Diffraction-limited one-photon fluorescence microscopy of deep brain regions in vivo has recently been demonstrated through multimode optical fibres (MMF) [1,2], a promising approach in adaptive optics microscopy and biological imaging. An essential component of such microscopy adaptive optics systems is a spatial light modulator, a widely used adaptive optics component. Wavefront shaping is indeed necessary to compensate for the optical aberrations, random phase delays, and mode coupling occurring inside the MMF.

In particular, a focus can be formed at the MMF distal end using a suitable wavefront, which we determined using the transmission matrix method [3]. In such systems, the transmission matrix characterizes the light propagation between the wavefront shaping device and the distal imaging plane. Any change in the optical path or the relative position between the shaping device and the fibre will lead to a substantial decrease in image quality, especially in terms of focus and signal-to-background ratio—a concern familiar in optical microscopy and fluorescence microscopy.
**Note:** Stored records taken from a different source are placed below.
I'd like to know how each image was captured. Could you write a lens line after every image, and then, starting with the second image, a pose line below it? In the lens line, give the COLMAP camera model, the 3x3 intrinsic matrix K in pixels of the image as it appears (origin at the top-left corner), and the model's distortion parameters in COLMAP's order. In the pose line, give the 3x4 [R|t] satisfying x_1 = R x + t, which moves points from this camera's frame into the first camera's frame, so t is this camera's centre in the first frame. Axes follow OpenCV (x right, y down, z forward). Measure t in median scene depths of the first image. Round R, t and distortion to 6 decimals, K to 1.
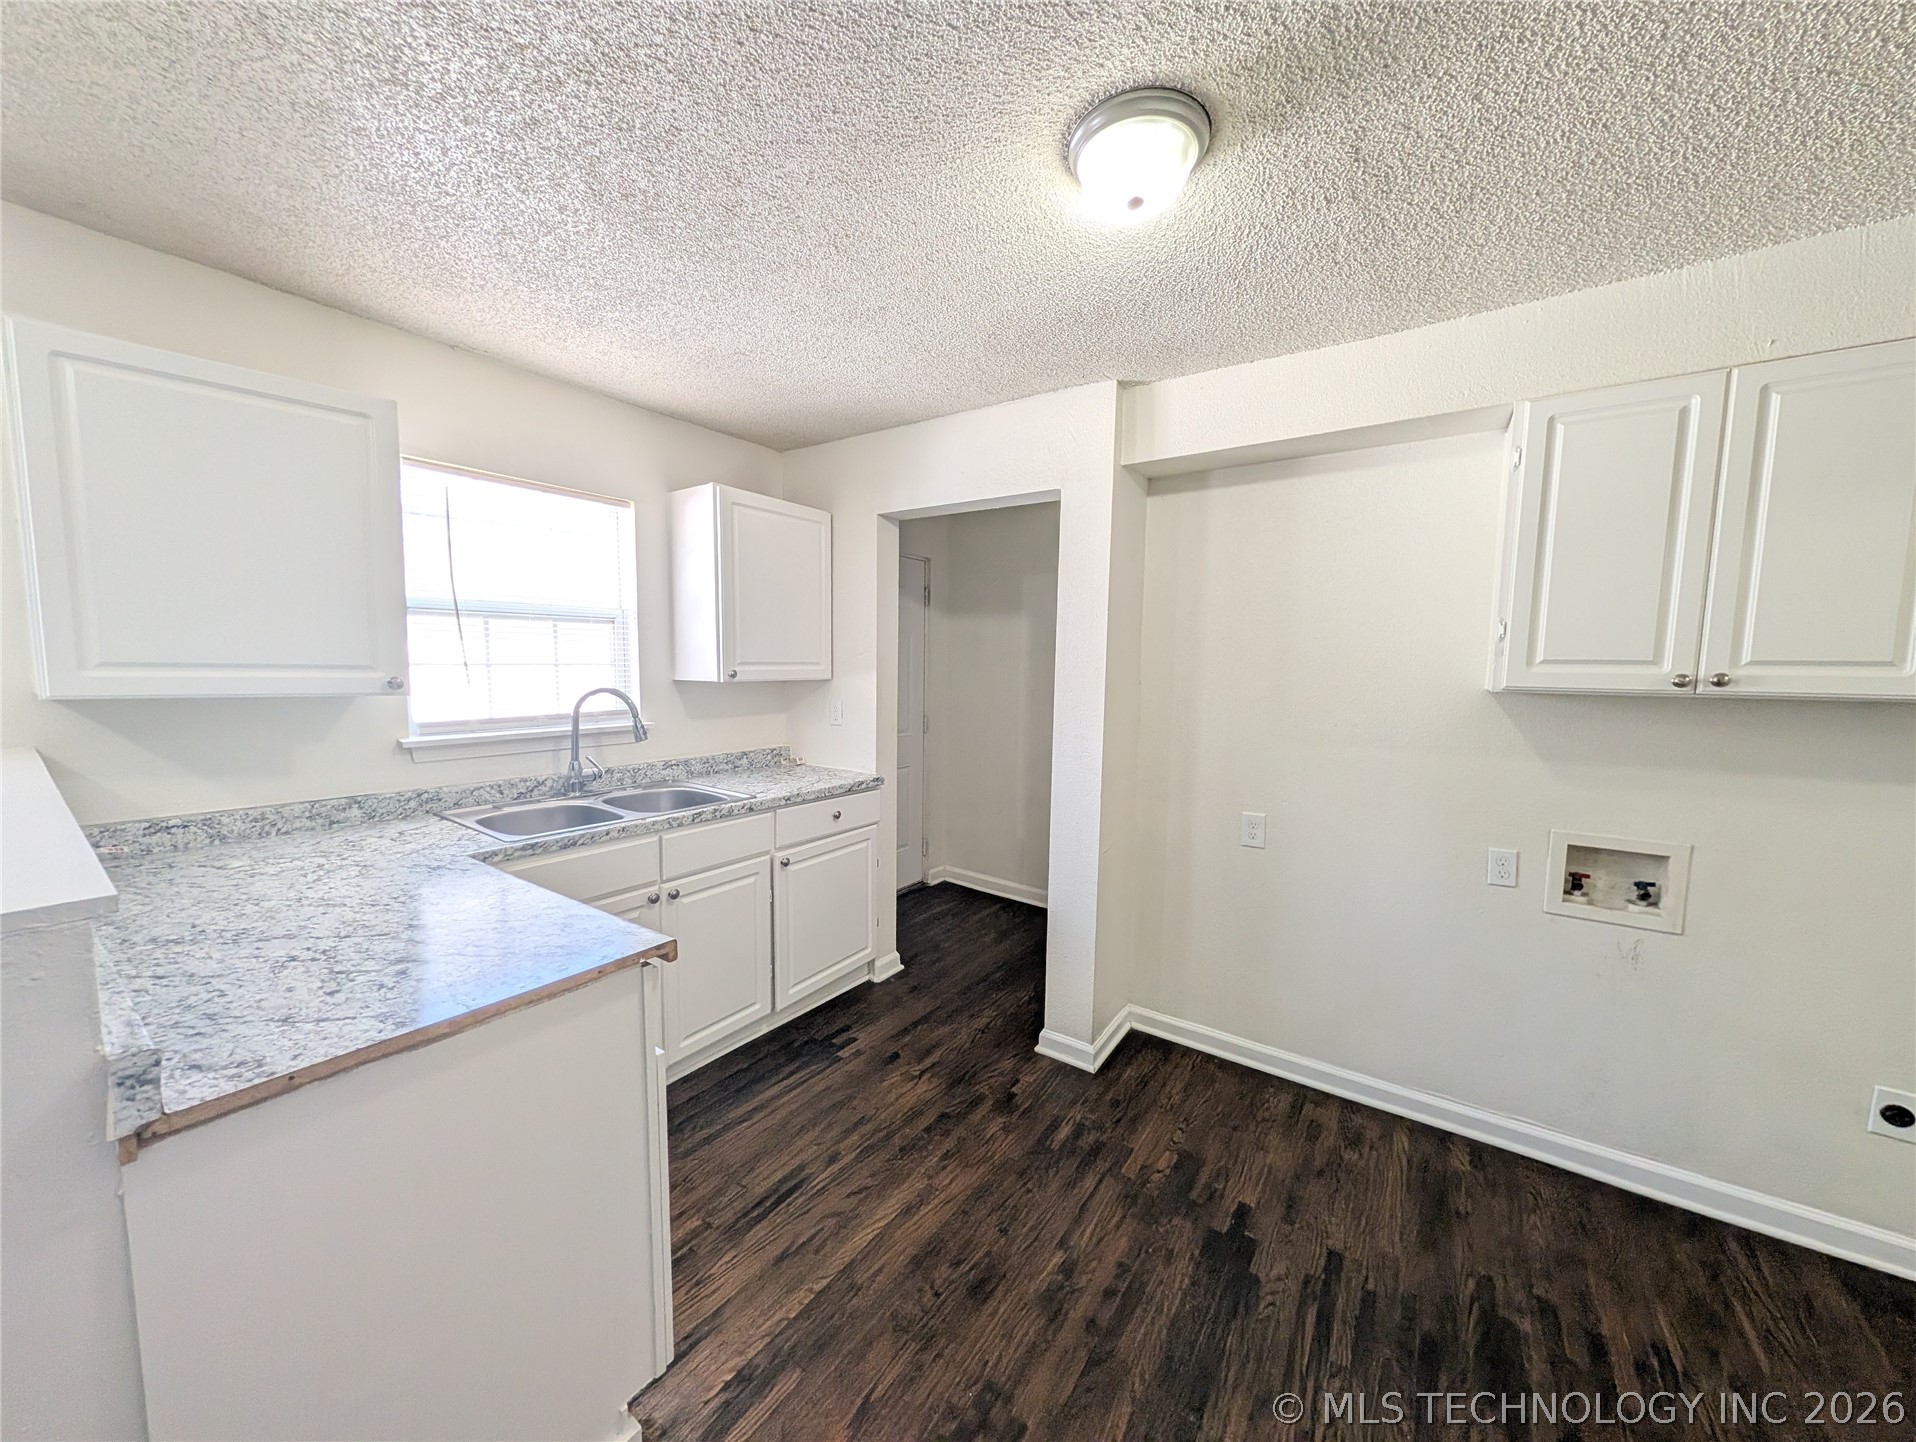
lens RADIAL K [[696.3, 0, 955.5], [0, 696.3, 727.3], [0, 0, 1]] dist [0.001523, -0.000019]
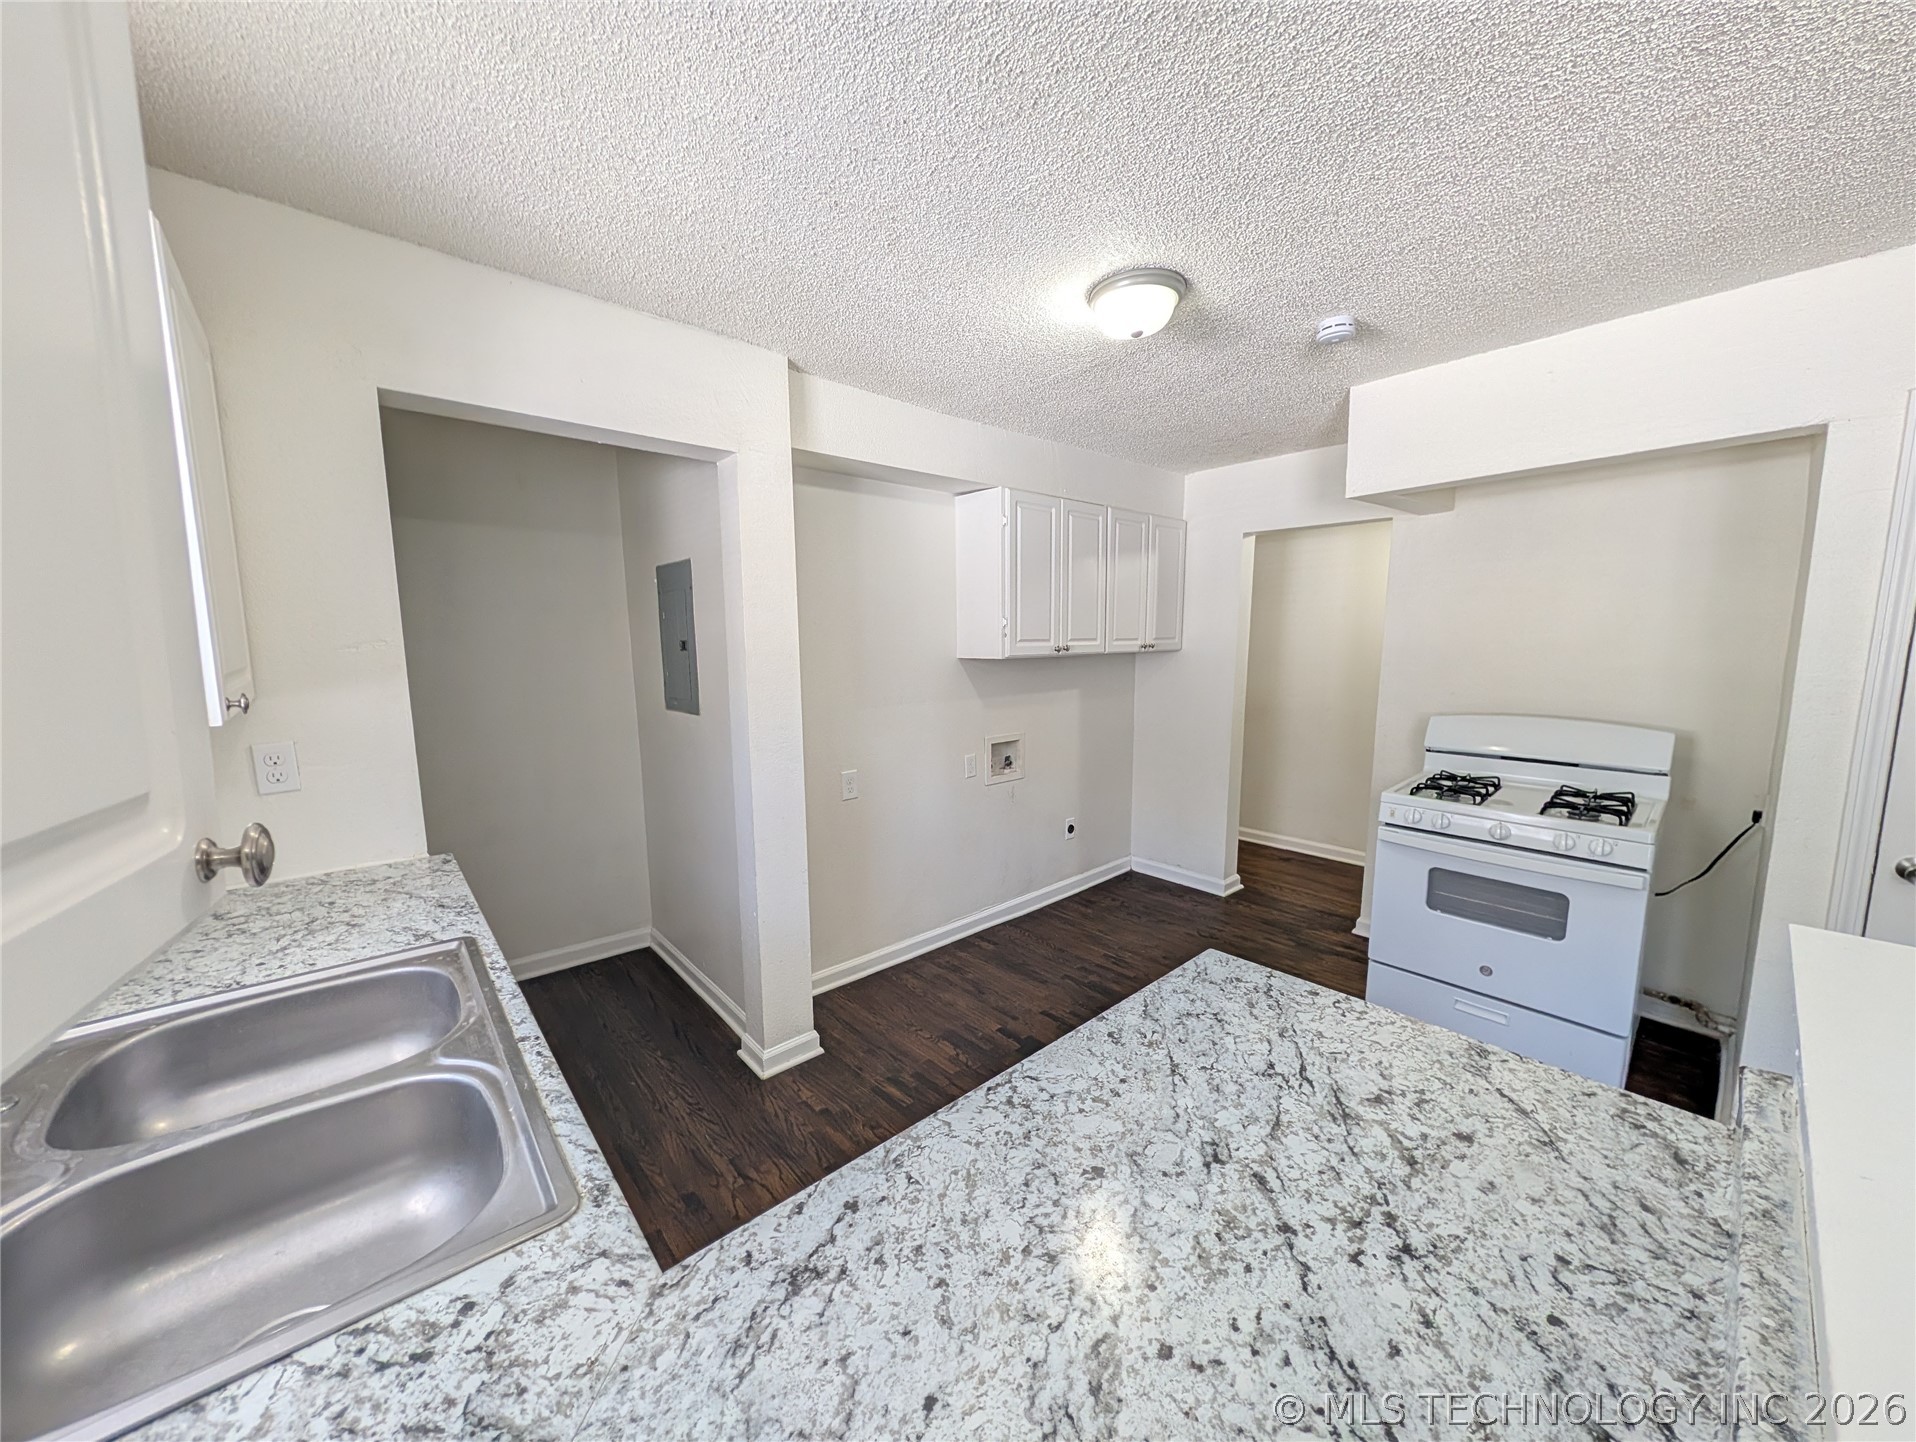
lens RADIAL K [[694.0, 0, 958.3], [0, 694.0, 727.9], [0, 0, 1]] dist [-0.000076, -0.000095]
pose [[0.233865, -0.140225, 0.962104, -0.761558], [0.103573, 0.987507, 0.118752, -0.082630], [-0.966737, 0.071876, 0.245467, 0.600686]]
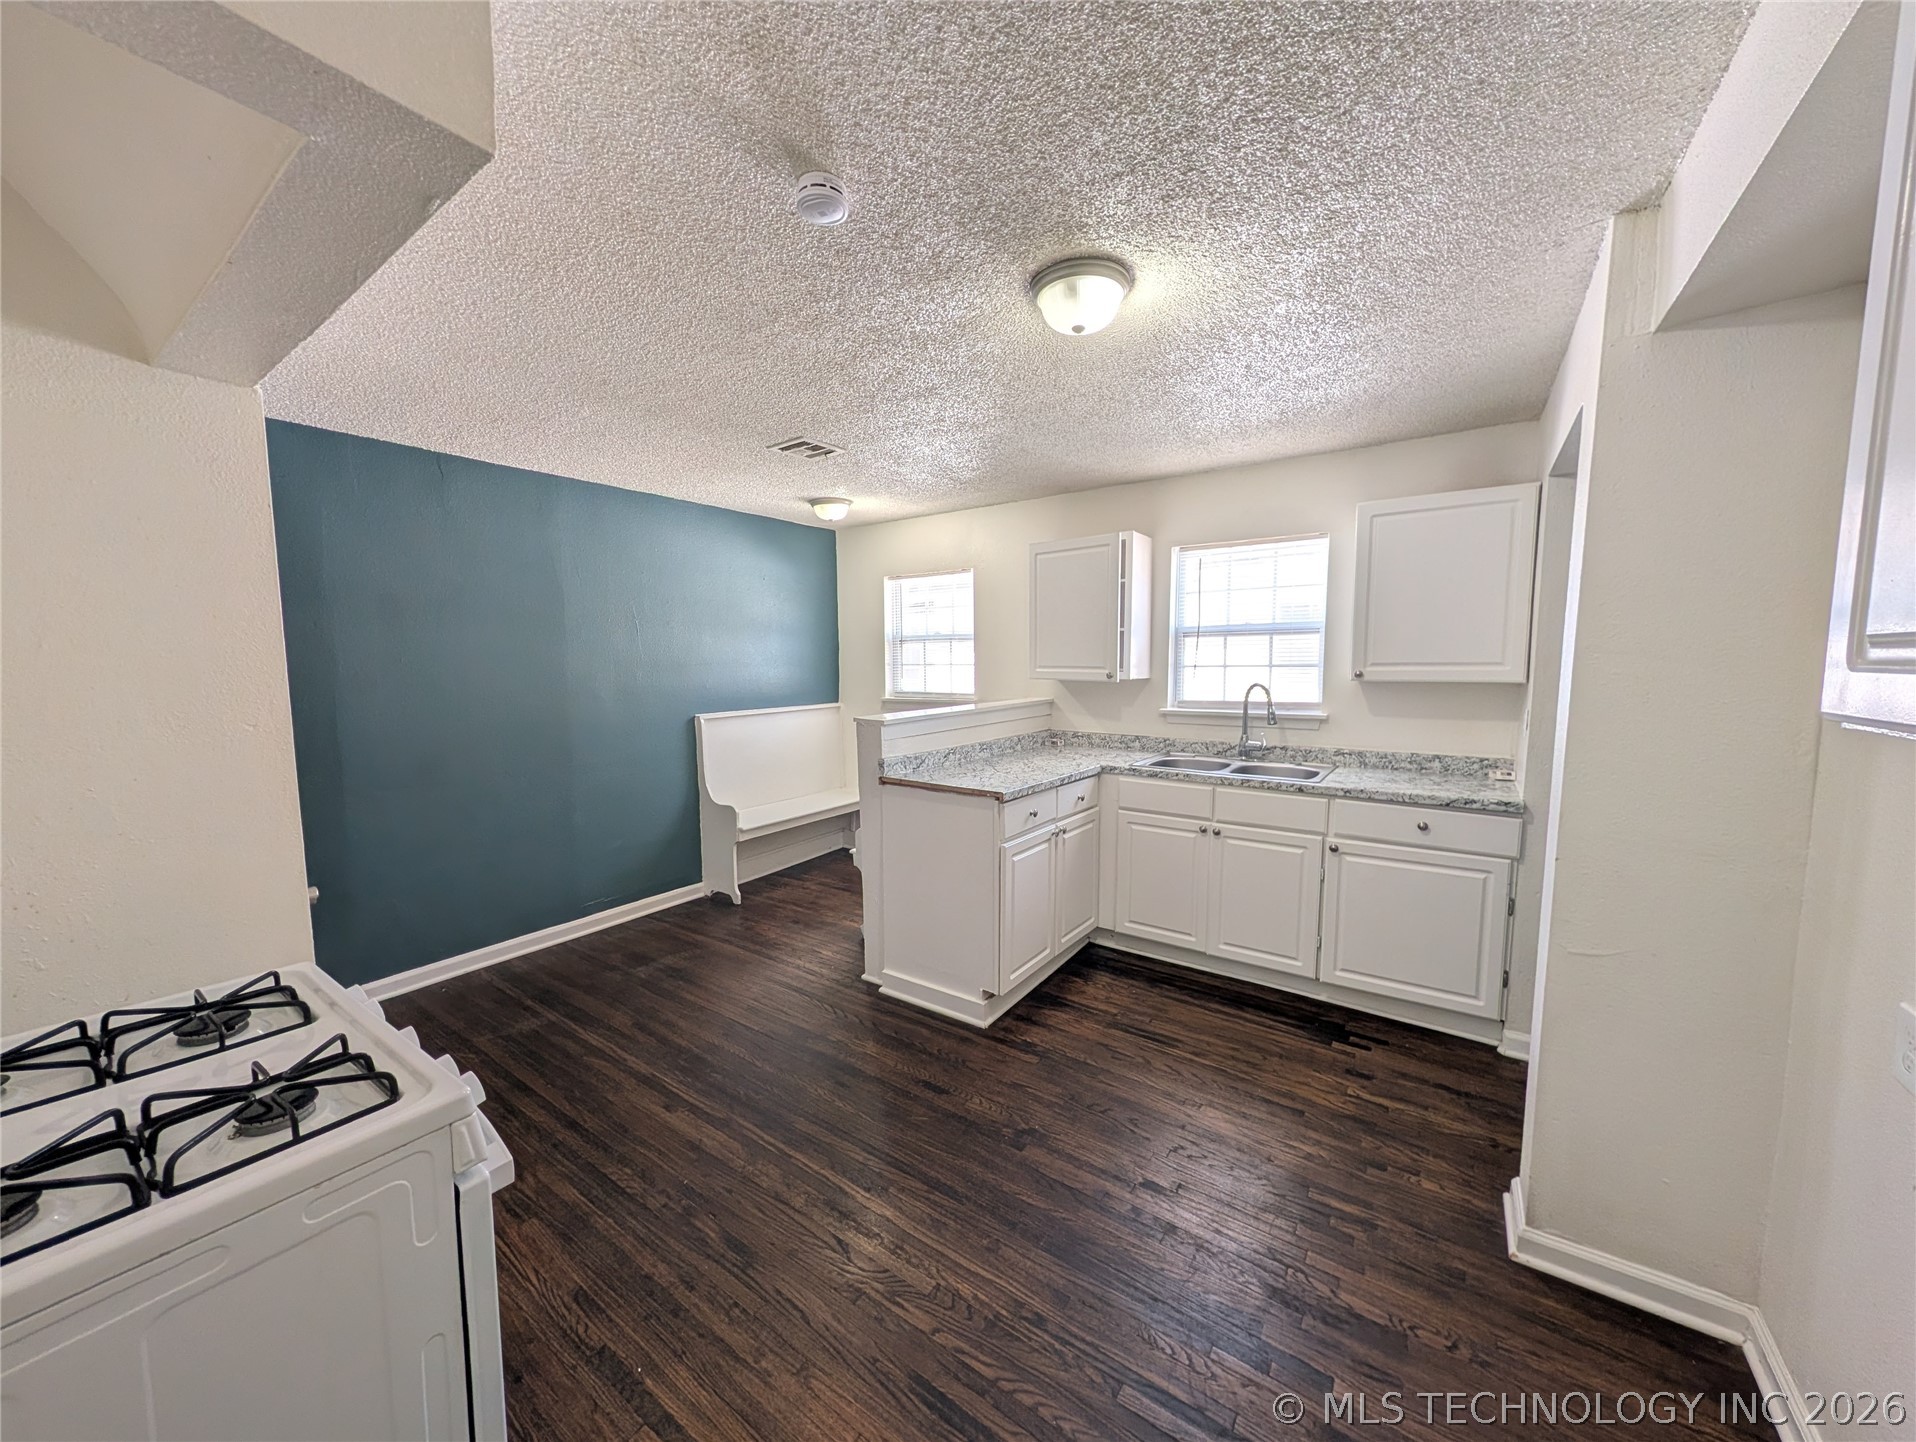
lens RADIAL K [[696.3, 0, 955.5], [0, 696.3, 727.3], [0, 0, 1]] dist [0.001523, -0.000019]
pose [[-0.010268, 0.082406, -0.996546, 0.966247], [-0.089168, 0.992553, 0.082994, -0.034954], [0.995964, 0.089712, -0.002844, 0.470550]]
This is true even if the fibre remains in the same thermomechanical state, i.e., remains straight. However, the ability to perform chronic biological imaging is essential in many neuroscience experiments, such as those involving retinal imaging or confocal microscopy. We therefore seek to evaluate if sensorless adaptive optics can be used to correct lateral and axial shifts in the MMF position [4,5].

We expect that this aberration correction will have a spatially-invariant effect on the distal focusing performance and thus enable chronic imaging with minimal background fluorescence, improving overall resolution contrast and enabling applications in optical fluorescence microscopy, light sheet microscopy, and structured illumination microscopy setups.